It’s all just vaporware

Jimmy O. Yang (L) and T.J. Miller.
John P. Johnson/HBO

Silicon Valley has always been apt at spotting the latest trends in the tech world and satirizing them, but the show finally took on one of the hotter trends over the past few years: Virtual reality.

[Warning: The following contains spoilers for the the second episode of Silicon Valley’s fourth season.]

Last night’s episode found the Valley’s worst business owner, Erlich Bachman (T.J. Miller), working with one of the members of his incubator to sell what he believed to be an app developed for the Oculus Rift. Bachman, a man previously unconvinced that he could sell anything created by his incubator student, Jian Yang (Jimmy O. Yang), becomes immediately intrigued by the potential millions they could secure.

“It’s a VR play,” Bachman says. “That’s the frothiest space in the Valley right now. Nobody understands it but everyone wants in. Any idiot could walk into a fucking room, utter the letters ‘v’ and ‘r’, and VC’s would hurl bricks of cash at them.

“By the time they find out it’s vaporware, it’s too late. I’ve got to get into this.”

Bachman’s comments may not seem as hard hitting as some of the other digs Silicon Valley has taken in the past — bringing to light the many issues the tech world faces including gender inclusivity and hostile takeover — but it’s been a longtime coming. Last year, showrunner Mike Judge spoke about how he was worried they may have been too late to the series. At the pace that Silicon Valley moves, new trends are old within minutes.

“When we were doing Silicon Valley I thought, man, we might be five years too late,” Judge told the Daily Beast. “So maybe that’s how I should operate from now on — do it if I think it’s 5-10 years too late. It is nice to have something be a hit right away.”

It feels like Silicon Valley has been slowly building to virtual reality for quite some time. Judge has been poking fun at the industry — and the different uses people have come up with for the new technology — since the third season. Judge and the team made it apparent that the fourth season would tackle the industry head on ahead of its premiere.

Like the current rise in augmented reality, Judge credits Pokèmon Go with finally giving their team the push they needed to go ahead with tackling the industry. Judge told the Daily Beast his daughter became obsessed with the game and, noticing that everyone had their nose to their phone trying to catch Pokèmon, realized it wasn’t just a trend anymore — it was a craze.

“It’s the very beginning of something that will get much bigger,” Judge said. “We explored invented reality and visited some AR and VR companies, and yeah, there’s a whole new wave coming of this stuff. And we might do some of it on the show.

“Just the whole VR world that’s blowing up right now. We’ll explore that.”

The episode ends with Bachman discovering that Yang hasn’t developed a VR app at all. It’s unclear how the rest of the season will incorporate a virtual reality angle. But Judge has made it very clear that will be one of the many plots the series will explore.

Silicon Valley airs Sundays at 10 p.m. ET on HBO.
-- -- --
* EXERCISE GOAL
According to the article about Silicon Valley's virtual reality episode, what does Bachman discover at the end of the episode?

* GIVEN DATA
-- -- --
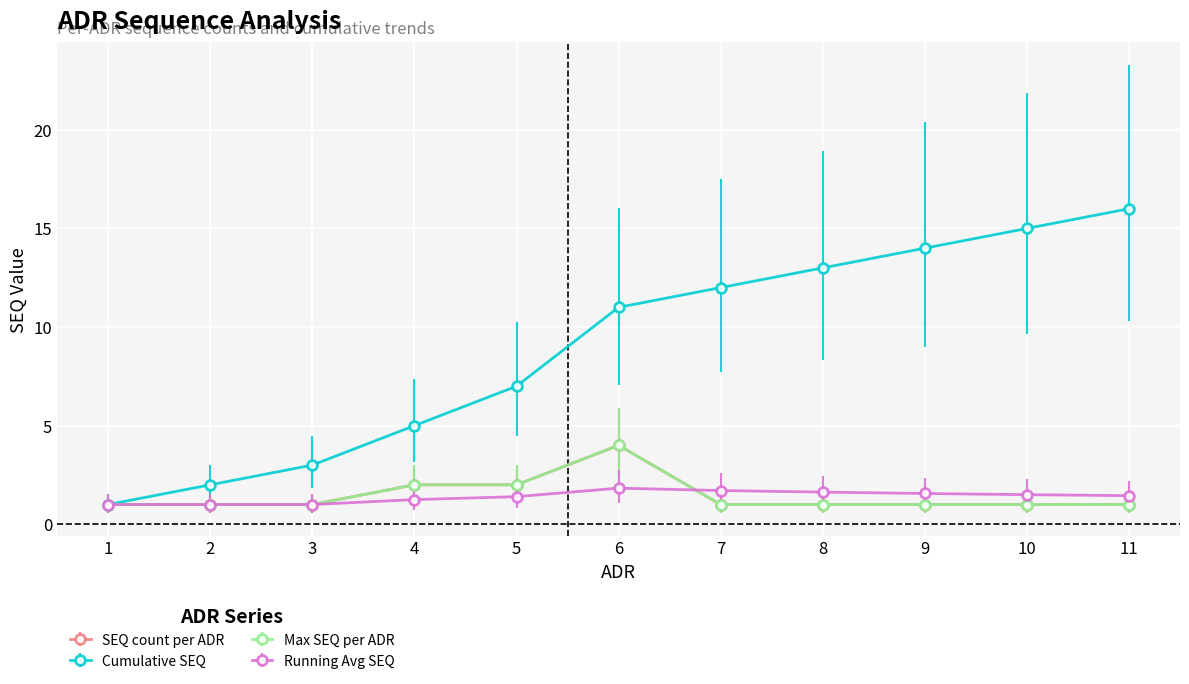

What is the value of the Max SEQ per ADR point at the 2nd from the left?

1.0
-- -- --
* EXERCISE RESULT
He discovers that Jian Yang hasn't developed a VR app at all.